→ Task description
Send back every record exactly.

┌──

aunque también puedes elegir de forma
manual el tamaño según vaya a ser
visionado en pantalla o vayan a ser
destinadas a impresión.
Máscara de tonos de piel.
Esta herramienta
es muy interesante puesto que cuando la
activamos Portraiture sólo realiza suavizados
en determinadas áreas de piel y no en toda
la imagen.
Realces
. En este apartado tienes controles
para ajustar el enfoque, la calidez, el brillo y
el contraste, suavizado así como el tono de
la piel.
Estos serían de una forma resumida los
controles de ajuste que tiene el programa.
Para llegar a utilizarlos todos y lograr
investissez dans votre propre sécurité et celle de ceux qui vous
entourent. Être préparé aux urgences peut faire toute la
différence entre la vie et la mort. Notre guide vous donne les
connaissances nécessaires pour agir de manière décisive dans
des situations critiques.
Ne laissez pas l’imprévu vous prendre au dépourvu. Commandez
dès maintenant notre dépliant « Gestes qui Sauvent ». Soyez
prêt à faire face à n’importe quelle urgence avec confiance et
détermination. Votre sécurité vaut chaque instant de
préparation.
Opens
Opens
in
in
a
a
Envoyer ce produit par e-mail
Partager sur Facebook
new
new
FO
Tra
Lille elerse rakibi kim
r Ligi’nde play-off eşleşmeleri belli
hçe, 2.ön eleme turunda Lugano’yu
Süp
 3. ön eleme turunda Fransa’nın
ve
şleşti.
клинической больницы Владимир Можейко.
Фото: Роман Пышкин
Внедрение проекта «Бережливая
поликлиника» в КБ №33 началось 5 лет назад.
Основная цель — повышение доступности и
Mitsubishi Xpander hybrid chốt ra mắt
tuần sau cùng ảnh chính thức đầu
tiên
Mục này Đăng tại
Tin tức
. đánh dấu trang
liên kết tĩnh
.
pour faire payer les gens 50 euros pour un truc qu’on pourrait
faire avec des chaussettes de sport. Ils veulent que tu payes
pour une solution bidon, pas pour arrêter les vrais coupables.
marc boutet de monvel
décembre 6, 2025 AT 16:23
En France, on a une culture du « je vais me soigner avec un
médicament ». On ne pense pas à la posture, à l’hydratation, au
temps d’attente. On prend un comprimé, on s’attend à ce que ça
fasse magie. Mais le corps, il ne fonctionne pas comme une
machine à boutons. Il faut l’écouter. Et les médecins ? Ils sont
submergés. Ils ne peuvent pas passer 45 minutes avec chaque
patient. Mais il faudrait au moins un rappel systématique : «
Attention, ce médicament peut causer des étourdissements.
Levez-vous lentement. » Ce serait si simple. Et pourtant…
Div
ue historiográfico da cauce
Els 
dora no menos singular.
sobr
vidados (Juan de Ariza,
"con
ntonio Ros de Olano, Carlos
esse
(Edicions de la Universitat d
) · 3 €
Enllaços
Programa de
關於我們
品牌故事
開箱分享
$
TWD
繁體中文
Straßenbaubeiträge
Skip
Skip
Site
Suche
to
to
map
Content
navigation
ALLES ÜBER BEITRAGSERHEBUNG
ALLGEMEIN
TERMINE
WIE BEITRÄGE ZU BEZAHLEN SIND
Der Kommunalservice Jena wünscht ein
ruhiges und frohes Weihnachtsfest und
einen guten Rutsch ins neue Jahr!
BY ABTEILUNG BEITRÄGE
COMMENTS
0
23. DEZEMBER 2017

└──

→ Answer to this exercise
aunque también puedes elegir de forma
manual el tamaño según vaya a ser
visionado en pantalla o vayan a ser
destinadas a impresión.
Máscara de tonos de piel.
Esta herramienta
es muy interesante puesto que cuando la
activamos Portraiture sólo realiza suavizados
en determinadas áreas de piel y no en toda
la imagen.
Realces
. En este apartado tienes controles
para ajustar el enfoque, la calidez, el brillo y
el contraste, suavizado así como el tono de
la piel.
Estos serían de una forma resumida los
controles de ajuste que tiene el programa.
Para llegar a utilizarlos todos y lograr
investissez dans votre propre sécurité et celle de ceux qui vous
entourent. Être préparé aux urgences peut faire toute la
différence entre la vie et la mort. Notre guide vous donne les
connaissances nécessaires pour agir de manière décisive dans
des situations critiques.
Ne laissez pas l’imprévu vous prendre au dépourvu. Commandez
dès maintenant notre dépliant « Gestes qui Sauvent ». Soyez
prêt à faire face à n’importe quelle urgence avec confiance et
détermination. Votre sécurité vaut chaque instant de
préparation.
Opens
Opens
in
in
a
a
Envoyer ce produit par e-mail
Partager sur Facebook
new
new
FO
Tra
Lille elerse rakibi kim
r Ligi’nde play-off eşleşmeleri belli
hçe, 2.ön eleme turunda Lugano’yu
Süp
 3. ön eleme turunda Fransa’nın
ve
şleşti.
клинической больницы Владимир Можейко.
Фото: Роман Пышкин
Внедрение проекта «Бережливая
поликлиника» в КБ №33 началось 5 лет назад.
Основная цель — повышение доступности и
Mitsubishi Xpander hybrid chốt ra mắt
tuần sau cùng ảnh chính thức đầu
tiên
Mục này Đăng tại
Tin tức
. đánh dấu trang
liên kết tĩnh
.
pour faire payer les gens 50 euros pour un truc qu’on pourrait
faire avec des chaussettes de sport. Ils veulent que tu payes
pour une solution bidon, pas pour arrêter les vrais coupables.
marc boutet de monvel
décembre 6, 2025 AT 16:23
En France, on a une culture du « je vais me soigner avec un
médicament ». On ne pense pas à la posture, à l’hydratation, au
temps d’attente. On prend un comprimé, on s’attend à ce que ça
fasse magie. Mais le corps, il ne fonctionne pas comme une
machine à boutons. Il faut l’écouter. Et les médecins ? Ils sont
submergés. Ils ne peuvent pas passer 45 minutes avec chaque
patient. Mais il faudrait au moins un rappel systématique : «
Attention, ce médicament peut causer des étourdissements.
Levez-vous lentement. » Ce serait si simple. Et pourtant…
Div
ue historiográfico da cauce
Els 
dora no menos singular.
sobr
vidados (Juan de Ariza,
"con
ntonio Ros de Olano, Carlos
esse
(Edicions de la Universitat d
) · 3 €
Enllaços
Programa de
關於我們
品牌故事
開箱分享
$
TWD
繁體中文
Straßenbaubeiträge
Skip
Skip
Site
Suche
to
to
map
Content
navigation
ALLES ÜBER BEITRAGSERHEBUNG
ALLGEMEIN
TERMINE
WIE BEITRÄGE ZU BEZAHLEN SIND
Der Kommunalservice Jena wünscht ein
ruhiges und frohes Weihnachtsfest und
einen guten Rutsch ins neue Jahr!
BY ABTEILUNG BEITRÄGE
COMMENTS
0
23. DEZEMBER 2017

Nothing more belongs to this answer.